Маклин молча наблюдал, как патологоанатом ковыряется в белом теле на столе морга.
– Также можно было бы предположить, что причиной кровопотери явился разрез поперек сонной артерии, нанесенный острым лезвием. Например опасной бритвой, которую держал в руке покойный. Однако подобные предположения были бы преждевременны. Несмотря на значительную кровопотерю, в организме осталось больше крови, чем это характерно для подобных случаев.
– Что вы сказали? – переспросил Маклин.
– Я сказал, – патологоанатом смерил его уничтожающим взглядом, – что причиной смерти не было перерезанное горло. Рана нанесена уже после смерти. Мало того, направление разреза – слева направо, а бритву нашли в левой руке.
– Отчего же он умер?
– Полной уверенности нет, но в районе разреза на шее просматриваются любопытные синяки. Необходимо сделать дополнительные анализы, но вполне вероятно, что он был задушен.
Половина пятого, и уже темно. Иной раз Маклин ненавидел Эдинбург, и зимой это случалось значительно чаще. Еще темно, когда ты встаешь, и снова начинает темнеть задолго до окончания рабочего дня. Если в его профессии существует такое понятие, как конец рабочего дня.
Дом стоял в стороне от дороги, а от шума его защищали стена ограды и разросшиеся деревья. И он был немаленьким – три этажа почерневшего песчаника, широкие окна. Ворчун дожидался у дверей. Они вместе вошли внутрь.
– Гэйбриэл Сквайр, – сообщил Боб.
– Знаю, коллекционер. Рассказывай подробности.
– Его нашла экономка. – Боб указал на худенькую женщину, сидевшую на стуле в холле.
– Миссис Дэйви, позвольте представить вам инспектора Маклина, – продолжил Боб, когда экономка подняла голову. Глаза у нее были красными от слез, а щеки, наоборот, белыми как бумага. – Расскажите ему все то, что рассказали мне.

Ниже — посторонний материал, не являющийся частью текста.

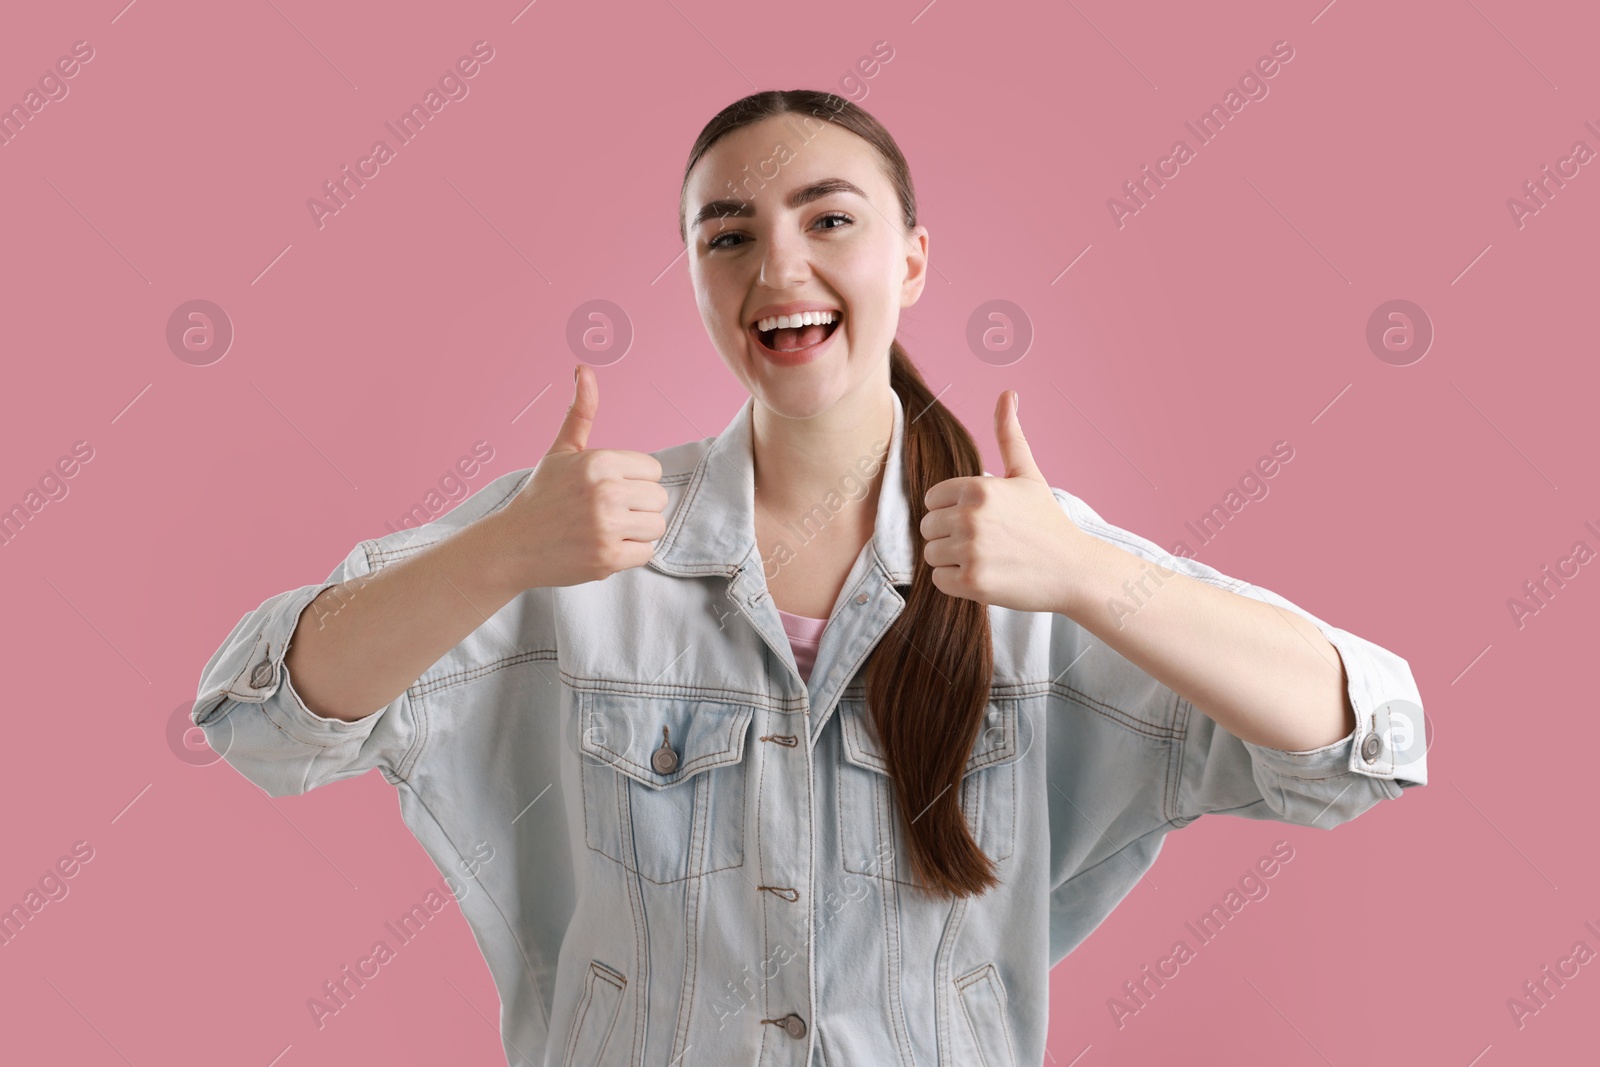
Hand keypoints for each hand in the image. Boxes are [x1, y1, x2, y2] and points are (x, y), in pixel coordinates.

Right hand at [482, 364, 667, 591]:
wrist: (513, 545)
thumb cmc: (542, 496)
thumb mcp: (561, 451)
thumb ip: (580, 412)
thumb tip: (584, 369)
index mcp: (599, 461)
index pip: (653, 470)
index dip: (634, 481)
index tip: (608, 489)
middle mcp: (606, 491)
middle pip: (659, 498)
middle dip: (637, 507)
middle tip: (606, 512)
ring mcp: (607, 526)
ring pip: (656, 525)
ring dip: (636, 531)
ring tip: (606, 529)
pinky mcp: (608, 558)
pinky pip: (646, 552)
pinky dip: (629, 553)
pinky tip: (603, 547)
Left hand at [919, 390, 1088, 613]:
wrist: (1074, 570)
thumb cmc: (1046, 522)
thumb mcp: (1027, 475)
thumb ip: (1009, 435)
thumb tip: (1007, 393)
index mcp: (978, 487)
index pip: (931, 499)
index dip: (950, 510)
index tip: (979, 519)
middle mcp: (971, 517)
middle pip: (927, 527)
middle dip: (949, 535)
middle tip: (985, 542)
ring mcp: (971, 551)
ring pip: (930, 554)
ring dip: (952, 559)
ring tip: (986, 558)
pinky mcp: (972, 583)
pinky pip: (939, 580)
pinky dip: (956, 582)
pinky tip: (985, 575)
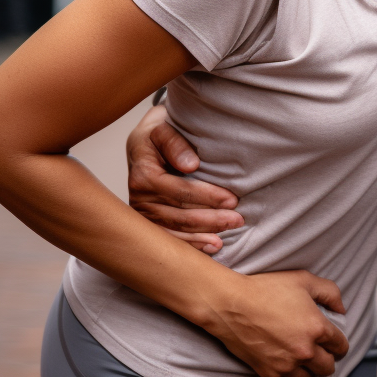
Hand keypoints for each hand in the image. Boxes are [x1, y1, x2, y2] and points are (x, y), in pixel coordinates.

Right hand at [128, 104, 242, 253]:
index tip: (233, 200)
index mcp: (143, 175)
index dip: (208, 197)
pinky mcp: (146, 222)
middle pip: (179, 215)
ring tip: (224, 239)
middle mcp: (138, 198)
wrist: (142, 140)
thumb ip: (175, 143)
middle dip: (211, 220)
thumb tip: (191, 165)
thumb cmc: (158, 132)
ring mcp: (141, 213)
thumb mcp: (163, 128)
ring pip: (174, 231)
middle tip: (238, 219)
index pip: (181, 191)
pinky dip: (189, 245)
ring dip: (201, 237)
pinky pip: (167, 238)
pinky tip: (208, 248)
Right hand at [202, 269, 348, 376]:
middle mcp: (304, 351)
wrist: (232, 304)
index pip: (340, 346)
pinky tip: (286, 362)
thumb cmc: (268, 288)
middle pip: (328, 368)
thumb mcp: (305, 280)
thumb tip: (341, 309)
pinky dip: (289, 375)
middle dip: (328, 360)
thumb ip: (330, 293)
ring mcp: (285, 365)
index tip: (335, 343)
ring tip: (305, 358)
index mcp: (316, 328)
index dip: (340, 344)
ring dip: (310, 370)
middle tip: (322, 352)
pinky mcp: (267, 373)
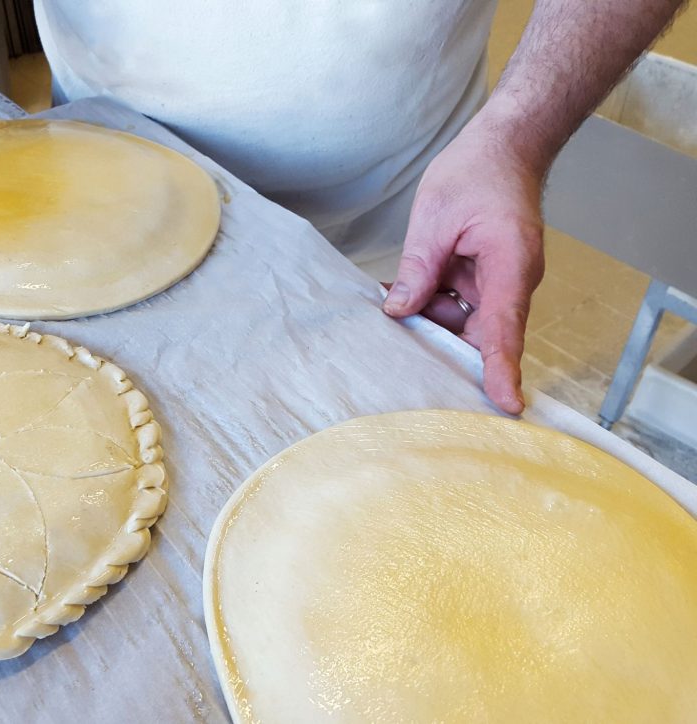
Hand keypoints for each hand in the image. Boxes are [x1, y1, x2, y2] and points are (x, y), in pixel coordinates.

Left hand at [382, 114, 545, 414]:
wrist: (503, 146)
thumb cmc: (477, 173)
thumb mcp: (434, 220)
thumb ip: (418, 269)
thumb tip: (398, 312)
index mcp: (509, 266)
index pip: (505, 330)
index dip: (503, 370)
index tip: (507, 405)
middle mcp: (510, 282)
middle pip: (481, 337)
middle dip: (443, 350)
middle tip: (404, 368)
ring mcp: (497, 283)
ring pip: (463, 324)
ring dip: (429, 323)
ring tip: (391, 318)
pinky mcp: (482, 280)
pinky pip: (456, 305)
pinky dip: (429, 305)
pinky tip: (400, 300)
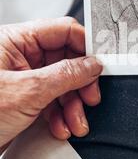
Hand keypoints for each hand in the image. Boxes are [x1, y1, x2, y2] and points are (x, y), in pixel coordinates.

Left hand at [0, 17, 102, 149]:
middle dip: (80, 83)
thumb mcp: (27, 92)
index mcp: (15, 41)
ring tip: (75, 122)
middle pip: (66, 59)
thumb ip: (65, 75)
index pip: (62, 31)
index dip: (85, 45)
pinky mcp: (24, 99)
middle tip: (90, 97)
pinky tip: (61, 127)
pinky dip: (61, 115)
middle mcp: (19, 57)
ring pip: (62, 83)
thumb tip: (92, 64)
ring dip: (73, 105)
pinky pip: (52, 100)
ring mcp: (22, 79)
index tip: (102, 62)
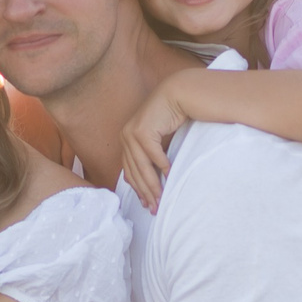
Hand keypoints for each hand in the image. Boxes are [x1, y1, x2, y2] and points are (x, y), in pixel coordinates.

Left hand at [119, 77, 187, 211]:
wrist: (176, 94)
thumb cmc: (169, 117)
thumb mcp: (156, 140)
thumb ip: (150, 157)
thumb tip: (153, 179)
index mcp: (126, 141)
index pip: (129, 171)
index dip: (138, 189)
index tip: (147, 203)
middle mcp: (125, 137)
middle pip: (135, 172)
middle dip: (145, 192)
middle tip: (154, 207)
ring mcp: (132, 133)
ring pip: (142, 166)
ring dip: (152, 184)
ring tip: (161, 197)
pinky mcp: (143, 131)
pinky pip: (153, 154)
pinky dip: (162, 166)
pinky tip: (169, 175)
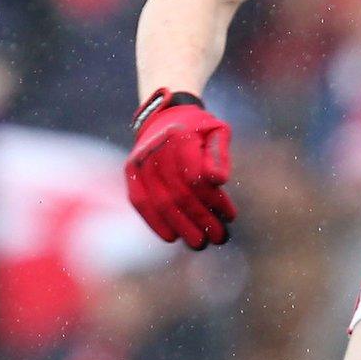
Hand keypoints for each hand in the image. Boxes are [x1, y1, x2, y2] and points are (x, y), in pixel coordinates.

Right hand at [126, 89, 234, 249]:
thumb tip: (219, 180)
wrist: (164, 116)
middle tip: (218, 237)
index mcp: (179, 136)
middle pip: (179, 194)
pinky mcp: (130, 172)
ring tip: (200, 243)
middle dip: (201, 220)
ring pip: (161, 202)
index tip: (230, 216)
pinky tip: (172, 237)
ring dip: (182, 227)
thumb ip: (219, 155)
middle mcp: (156, 148)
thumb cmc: (197, 129)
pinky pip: (140, 202)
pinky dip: (155, 222)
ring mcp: (140, 161)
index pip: (197, 178)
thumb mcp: (217, 132)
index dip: (214, 201)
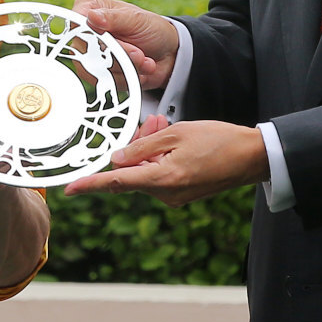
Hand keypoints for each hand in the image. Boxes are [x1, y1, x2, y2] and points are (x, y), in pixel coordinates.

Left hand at [66, 118, 267, 207]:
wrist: (253, 157)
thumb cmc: (219, 141)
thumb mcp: (176, 134)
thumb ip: (142, 146)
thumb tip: (116, 159)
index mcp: (162, 180)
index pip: (116, 182)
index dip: (90, 185)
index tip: (69, 189)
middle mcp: (166, 195)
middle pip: (132, 172)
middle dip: (134, 147)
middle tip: (151, 123)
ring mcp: (174, 197)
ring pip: (145, 172)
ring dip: (148, 150)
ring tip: (164, 126)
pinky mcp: (182, 195)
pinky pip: (159, 176)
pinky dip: (159, 158)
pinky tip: (171, 140)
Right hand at [73, 0, 176, 91]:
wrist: (167, 54)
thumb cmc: (151, 28)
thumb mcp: (136, 19)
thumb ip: (113, 18)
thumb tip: (91, 17)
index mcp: (90, 6)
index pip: (76, 19)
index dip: (89, 31)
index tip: (107, 35)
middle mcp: (85, 30)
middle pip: (87, 47)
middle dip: (118, 53)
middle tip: (139, 53)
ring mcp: (89, 53)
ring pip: (97, 67)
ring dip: (126, 66)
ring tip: (144, 60)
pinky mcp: (98, 73)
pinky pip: (106, 81)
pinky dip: (127, 77)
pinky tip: (141, 70)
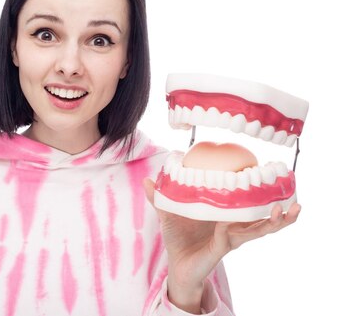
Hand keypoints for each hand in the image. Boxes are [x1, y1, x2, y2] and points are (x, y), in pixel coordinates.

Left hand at [143, 178, 300, 312]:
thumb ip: (160, 197)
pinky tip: (228, 222)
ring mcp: (230, 239)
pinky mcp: (220, 249)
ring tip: (284, 210)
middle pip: (265, 220)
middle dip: (282, 212)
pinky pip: (229, 238)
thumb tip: (148, 179)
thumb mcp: (169, 214)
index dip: (267, 196)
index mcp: (229, 217)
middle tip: (295, 201)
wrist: (175, 265)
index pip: (253, 206)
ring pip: (257, 230)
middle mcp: (235, 228)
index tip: (278, 180)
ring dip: (272, 222)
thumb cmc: (178, 238)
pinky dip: (230, 229)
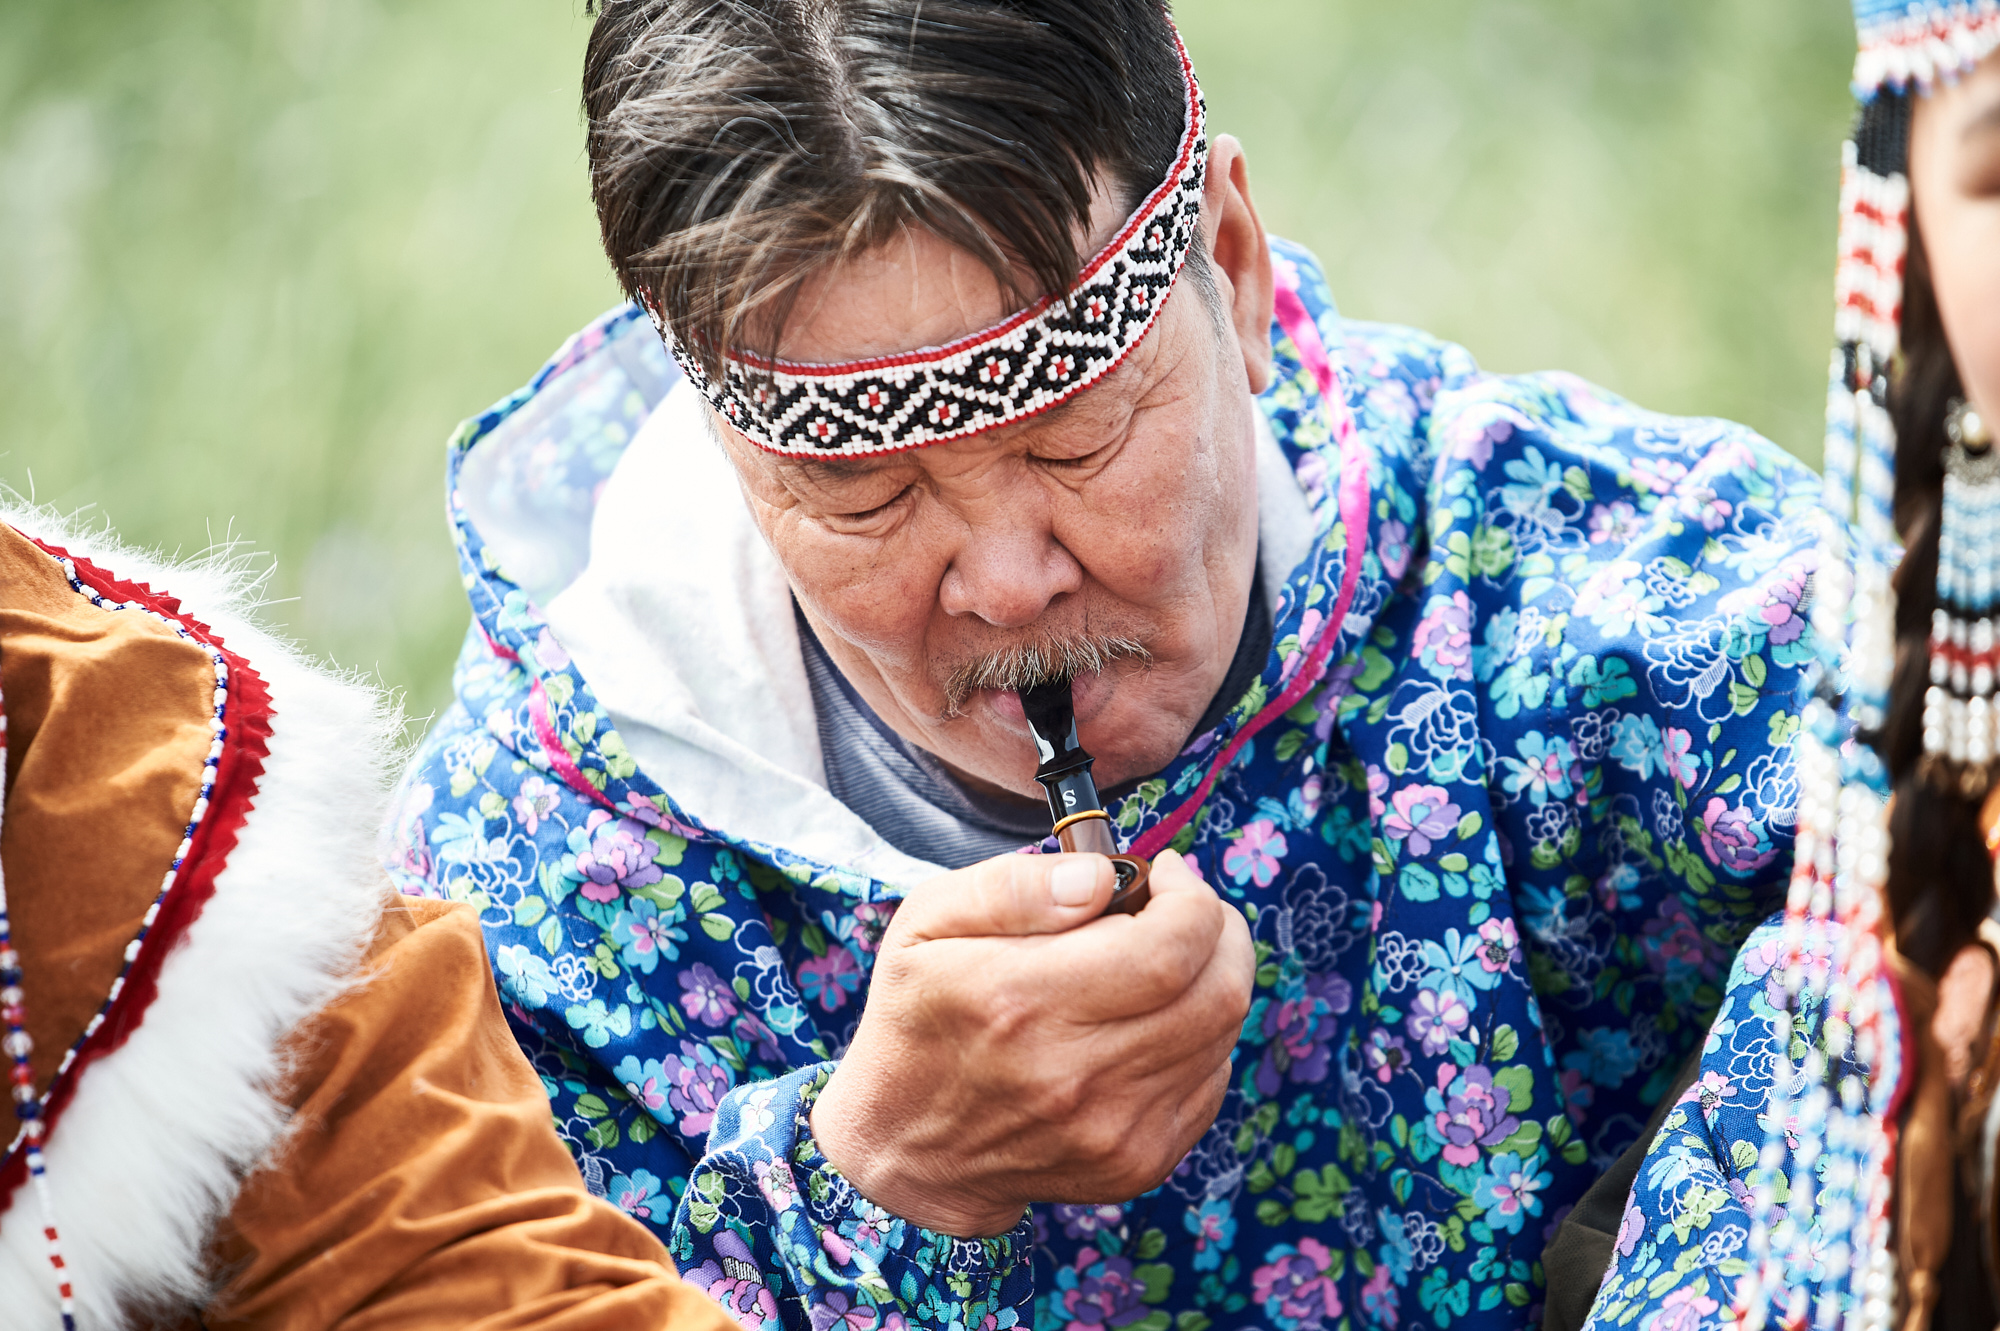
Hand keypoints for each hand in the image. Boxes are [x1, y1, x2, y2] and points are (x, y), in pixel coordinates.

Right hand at [810, 850, 1253, 1237]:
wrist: (908, 1146)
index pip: (1168, 948)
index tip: (1165, 872)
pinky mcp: (1137, 1162)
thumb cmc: (920, 1016)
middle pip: (1216, 993)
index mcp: (1022, 1002)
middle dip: (1219, 933)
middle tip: (1184, 909)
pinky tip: (1154, 1020)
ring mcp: (1113, 1128)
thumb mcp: (927, 924)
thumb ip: (1013, 887)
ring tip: (1168, 959)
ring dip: (1214, 980)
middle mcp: (1075, 1073)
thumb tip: (1099, 878)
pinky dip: (1201, 1037)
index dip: (1189, 899)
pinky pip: (1211, 1082)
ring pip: (1222, 1036)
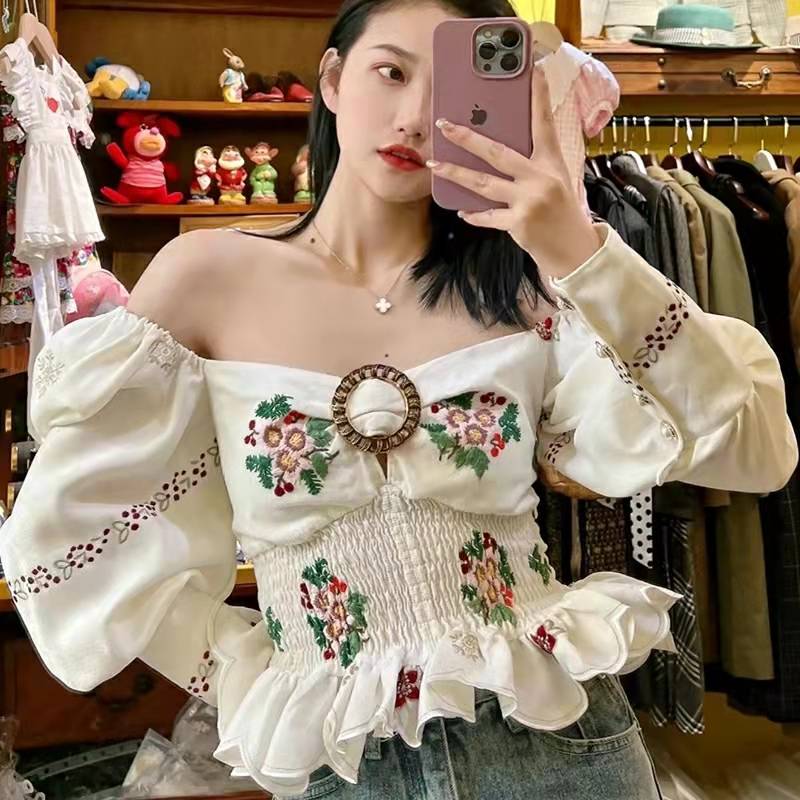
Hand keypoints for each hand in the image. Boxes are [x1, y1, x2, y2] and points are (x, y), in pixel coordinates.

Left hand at [427, 63, 599, 278]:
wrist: (574, 249)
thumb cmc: (561, 211)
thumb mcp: (555, 180)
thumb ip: (531, 164)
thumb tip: (495, 151)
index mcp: (551, 162)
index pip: (544, 123)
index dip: (539, 97)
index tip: (534, 70)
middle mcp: (540, 178)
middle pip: (497, 152)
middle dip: (467, 138)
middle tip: (444, 126)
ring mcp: (528, 200)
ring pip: (483, 183)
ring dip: (456, 173)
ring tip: (434, 165)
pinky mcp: (518, 224)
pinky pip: (487, 216)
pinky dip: (473, 213)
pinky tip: (461, 209)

– Я прибиралась в доме, я всегда делаю уборку по средам, – начала женщина. – Мистер Сквайр был у себя в кабинете. Мне не положено туда заходить. Но, понимаете, я услышала голоса. Мистер Сквайр с кем-то ругался. Я… я стала подслушивать у двери. Я знаю, что не должна была так поступать, но мистер Сквайр, он такой добрый джентльмен. Мне совсем не хотелось, чтобы с ним что-то… Ну и я услышала женский крик: «Она моя! Отдай ее мне!» А потом… потом раздался звук удара… – Миссис Дэйви замолкла, ее глаза вновь наполнились слезами.
– Думаю, мне лучше взглянуть самому, – вздохнул Маклин.